EXERCISE.
Print the listing below a second time, exactly, and omit its images.
────────────────────
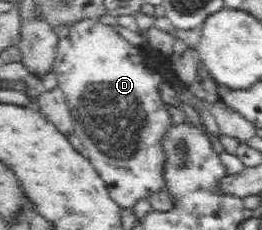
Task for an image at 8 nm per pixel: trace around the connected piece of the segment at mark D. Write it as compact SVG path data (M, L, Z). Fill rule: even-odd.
M87 18L60 27L57 34L53 73L72 113L75 134L87 149L88 158L108 186L112 198L121 207L132 208L137 200L158 190L163 192L161 137L171 125L171 116L157 86L167 80L173 82L173 73L166 69L156 70L155 62L148 54L141 55L113 26L97 19Z

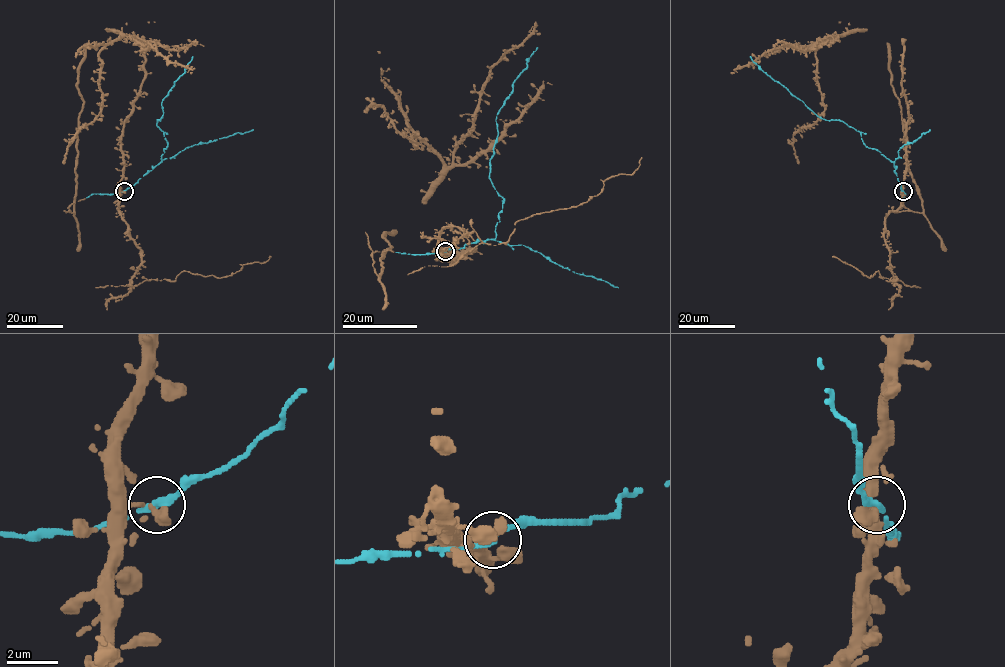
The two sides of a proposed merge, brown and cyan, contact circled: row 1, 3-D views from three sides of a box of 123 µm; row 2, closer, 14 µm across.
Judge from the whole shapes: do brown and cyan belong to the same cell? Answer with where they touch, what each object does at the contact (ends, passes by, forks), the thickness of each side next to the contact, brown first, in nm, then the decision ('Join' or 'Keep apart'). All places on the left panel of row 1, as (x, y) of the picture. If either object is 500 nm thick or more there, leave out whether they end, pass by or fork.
Place: (124, 191). At the ring brown ends. At the ring cyan passes by. Thickness 440 nm (brown) against 280 nm. Join

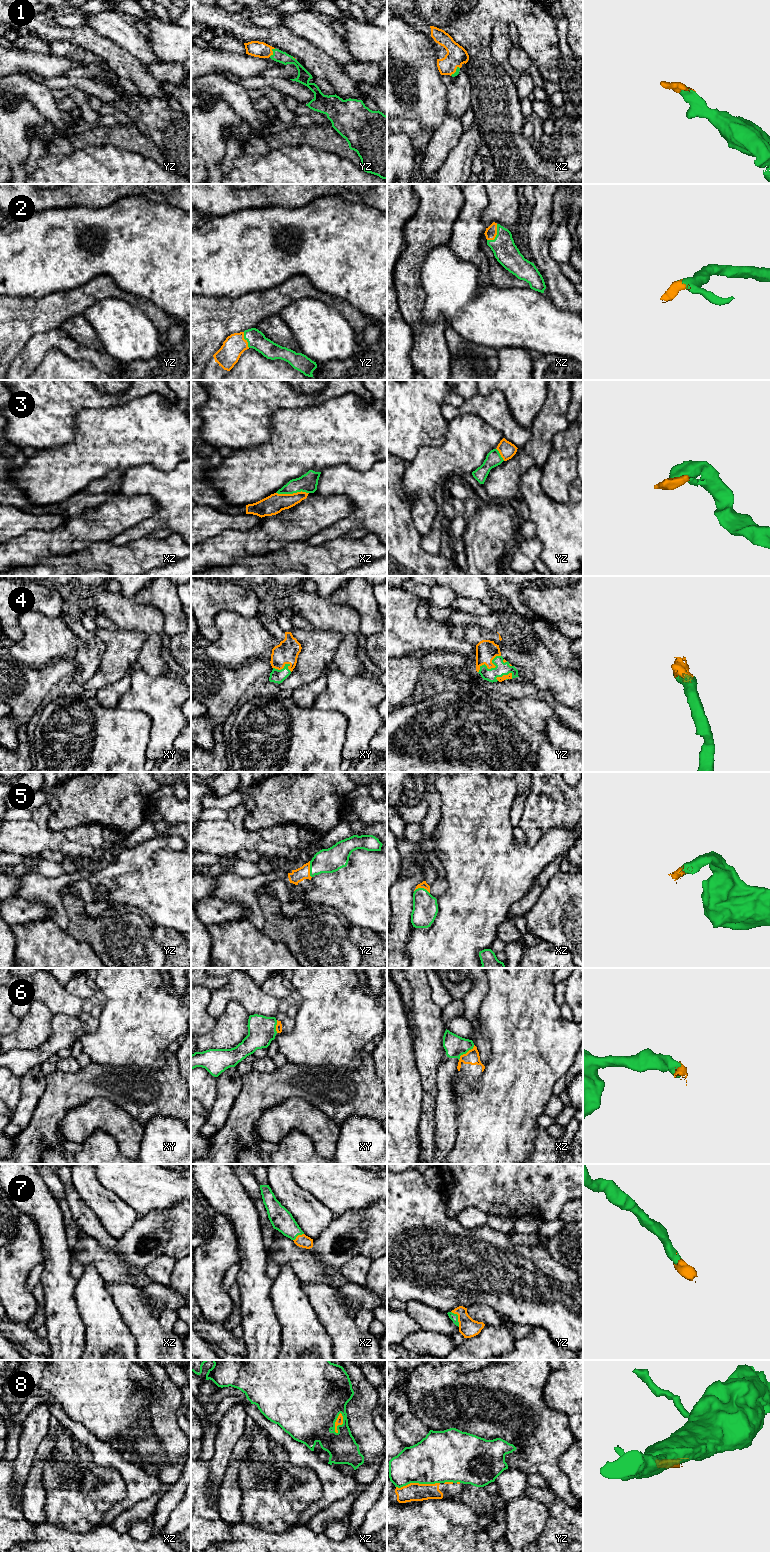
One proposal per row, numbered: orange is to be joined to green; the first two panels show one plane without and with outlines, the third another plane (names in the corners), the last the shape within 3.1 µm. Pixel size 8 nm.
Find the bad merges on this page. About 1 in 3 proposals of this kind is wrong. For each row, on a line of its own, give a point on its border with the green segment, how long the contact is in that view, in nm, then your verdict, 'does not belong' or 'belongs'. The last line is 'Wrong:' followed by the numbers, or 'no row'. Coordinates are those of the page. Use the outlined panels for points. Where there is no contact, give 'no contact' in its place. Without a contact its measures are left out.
1: contact yz (273, 52); length 90 nm; belongs
2: contact xz (496, 235); length 160 nm; belongs
3: contact xz (292, 493); length 260 nm; belongs
4: contact yz (492, 668); length 240 nm; belongs
5: contact yz (310, 869); length 140 nm; belongs
6: contact xz (465, 1053); length 180 nm; belongs
7: contact yz (457, 1318); length 140 nm; belongs
8: contact xz (334, 1423); length 180 nm; does not belong
Wrong: 8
────────────────────
ANSWER SPACE.
Task for an image at 8 nm per pixel: trace around the connected piece of the segment at mark D. Write it as compact SVG path data (M, L, Z). Fill rule: even-odd.
M87 18L60 27L57 34L53 73L72 113L75 134L87 149L88 158L108 186L112 198L121 207L132 208L137 200L158 190L163 192L161 137L171 125L171 116L157 86L167 80L173 82L173 73L166 69L156 70L155 62L148 54L141 55L113 26L97 19Z

The two sides of a proposed merge, brown and cyan, contact circled: row 1, 3-D views from three sides of a box of 123 µm; row 2, closer, 14 µm across.
Judge from the whole shapes: do brown and cyan belong to the same cell? Answer with where they touch, what each object does at the contact (ends, passes by, forks), the thickness of each side next to the contact, brown first, in nm, then the decision ('Join' or 'Keep apart'). All places on the left panel of row 1, as (x, y) of the picture. If either object is 500 nm thick or more there, leave out whether they end, pass by or fork.
Place: (124, 191). At the ring brown ends. At the ring cyan passes by. Thickness 440 nm (brown) against 280 nm. Join

One proposal per row, numbered: orange is to be joined to green; the first two panels show one plane without and with outlines, the third another plane (names in the corners), the last the shape within 3.1 µm. Pixel size 8 nm.
Find the bad merges on this page. About 1 in 3 proposals of this kind is wrong. For each row, on a line of its own, give a point on its border with the green segment, how long the contact is in that view, in nm, then your verdict, 'does not belong' or 'belongs'. The last line is 'Wrong:' followed by the numbers, or 'no row'. Coordinates are those of the page. Use the outlined panels for points. Where there is no contact, give 'no contact' in its place. Without a contact its measures are left out.
1: contact yz (273, 52); length 90 nm; belongs
2: contact xz (496, 235); length 160 nm; belongs
3: contact xz (292, 493); length 260 nm; belongs
4: contact yz (492, 668); length 240 nm; belongs
5: contact yz (310, 869); length 140 nm; belongs
6: contact xz (465, 1053); length 180 nm; belongs
7: contact yz (457, 1318); length 140 nm; belongs
8: contact xz (334, 1423); length 180 nm; does not belong
Wrong: 8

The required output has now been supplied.